第2章 シリーズⅡアポフィライト①
「モリ先輩? そっちじゃないですよ?」
ハルちゃんの差す方向とは違う方に向かっていく。
「こっちにいる」
と野性の勘を発揮し、自分を信じて進んでいく。
「ちょっ、一緒に行きますって! まっ」
ハルちゃん達に少し離れてついていくと、葉に邪魔されて上手く進めないハルちゃんを呼び、ひょいと抱き上げるとあたしがいる後ろを一度も振り返ることなく、葉を掻き分けて行ってしまった。
「たかし……」
行ってしまった。崇に置いていかれた。
もう姿は見えないのに、あの広い背中を掴もうと手が勝手に伸び、足も自然と一歩進む。
その瞬間頬に痛みが軽く走った。
きっと葉で切ってしまったんだろう。
滲み出て頬を伝う血を拭うこともせず、あたしは崇が行ってしまった方をずっと見ていた。

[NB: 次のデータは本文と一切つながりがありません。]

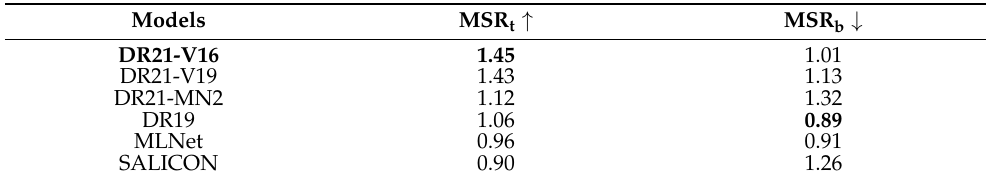
Table 9. SALICON, MLNet, and DeepRare family ( DR19 and DR21 with MobileNetV2, VGG19, and VGG16 architectures) results on the O 3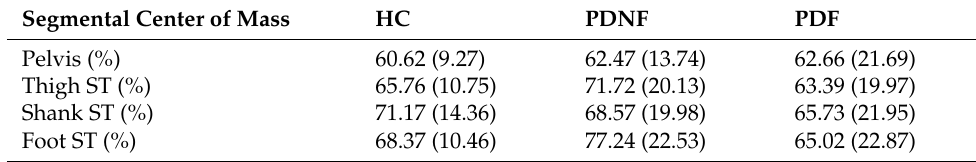
Table 6. Onset of segmental movements at gait initiation. Data are shown as mean (standard devia- tion). Time of movement onset of each segmental center of mass was expressed as the percentage with respect to total gait initiation duration (i.e., from the onset of the anticipatory postural adjustments to the heel contact of the swing foot) and compared across groups (Dunn’s test, no difference was significant after Bonferroni correction for multiple comparisons). Abbreviations: HC, healthy controls; PDF, Parkinson’s disease with freezing of gait; PDNF, Parkinson’s disease with no freezing of gait; ST: stance limb; SW: swing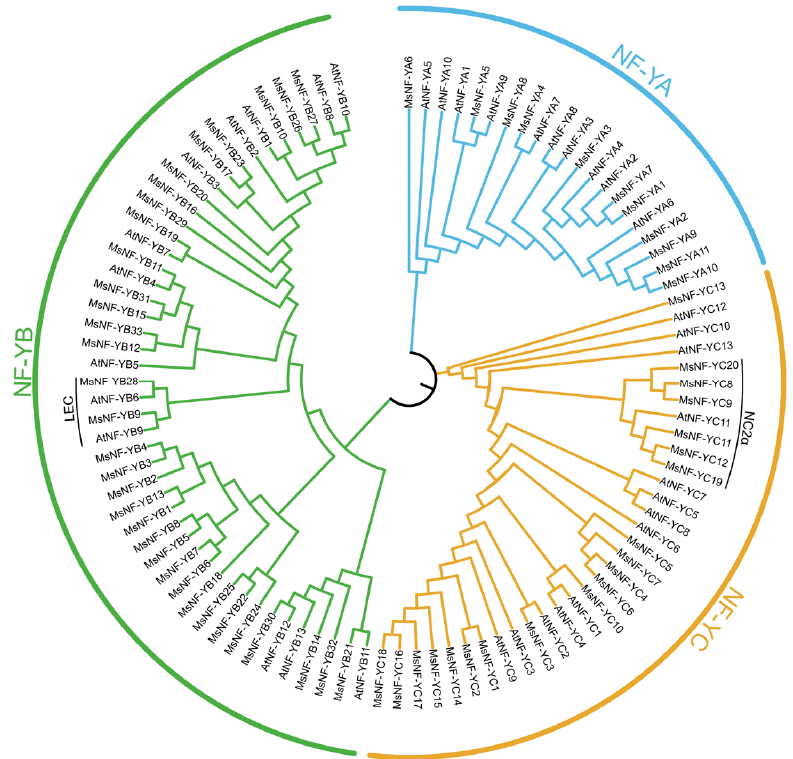
Figure 1. Phylogenetic tree of NF-YA , NF-YB and NF-YC sequences from Medicago sativa and Ara- bidopsis thaliana . The blue, green and yellow lines and branches respectively represent the NF-YA, NF-YB and NF-YC families.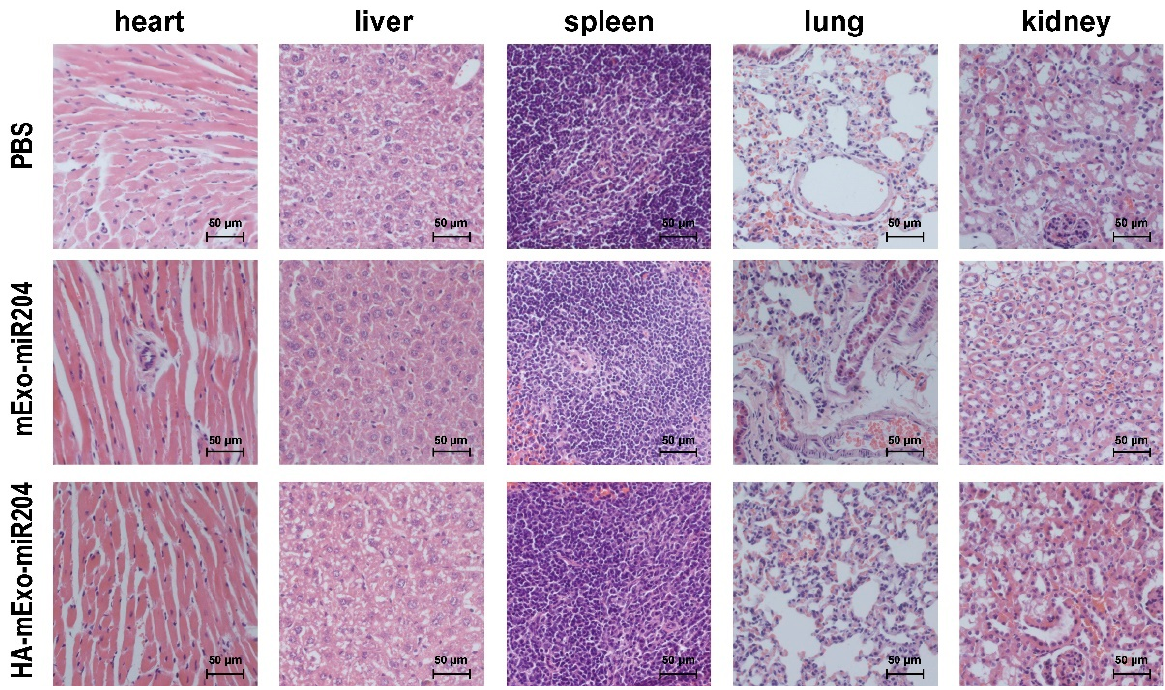
Figure 6. Histological analyses of major organs of mice treated with HA-mExo-miR204. Sections of heart, liver, spleen, lung, and kidney were stained with hematoxylin/eosin. Scale bars: 50 μ m.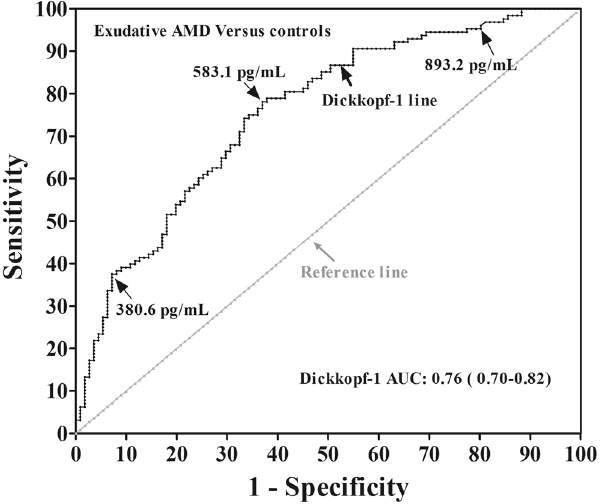
Figure 4. ROC analysis of plasma DKK-1 levels for the diagnosis of exudative AMD. The ROC curve was drawn with the data of 128 exudative AMD patients and 111 healthy controls. Each point on the ROC curve represents the sensitivity vs. False positive rate (1-specifity), corresponding to the cut-off value. ROC = receiver- operating-characteristic curve; AMD = age-related macular degeneration; AUC = area under the ROC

ずっと一緒に居たのに。傍に居たのに、急に崇が遠くなったように感じて、リゾートの中は暑いのにとても寒く感じた。
伸ばしたままの手がだらんと落ち、一瞬だけ俯いてすぐに顔を上げた。
「きょーくん」
「どうしたんですか、アサヒせんぱ……」
電話をしていたきょーくんは通話が丁度終わったらしく、あたしの名前を呼びながら振り返るけど、最後まで言葉が紡がれることはなかった。
「あぁ、葉で切れてしまったんですね」
怪我の原因をすぐに理解したきょーくんは、ポケットからハンカチを取り出し血を拭いていく。
「ごめん」
「何を今更謝っているんですか。あなた達の面倒なんてもう慣れましたよ」
「あたし、今日もう帰る。ちょっと一人になりたい。ありがとね。勝手でごめん」
口を開き何か言おうとしているきょーくんに、もうこれ以上話す気はないと背を向け、リゾートを後にした。
その夜、崇からの電話をあたしは初めて無視した。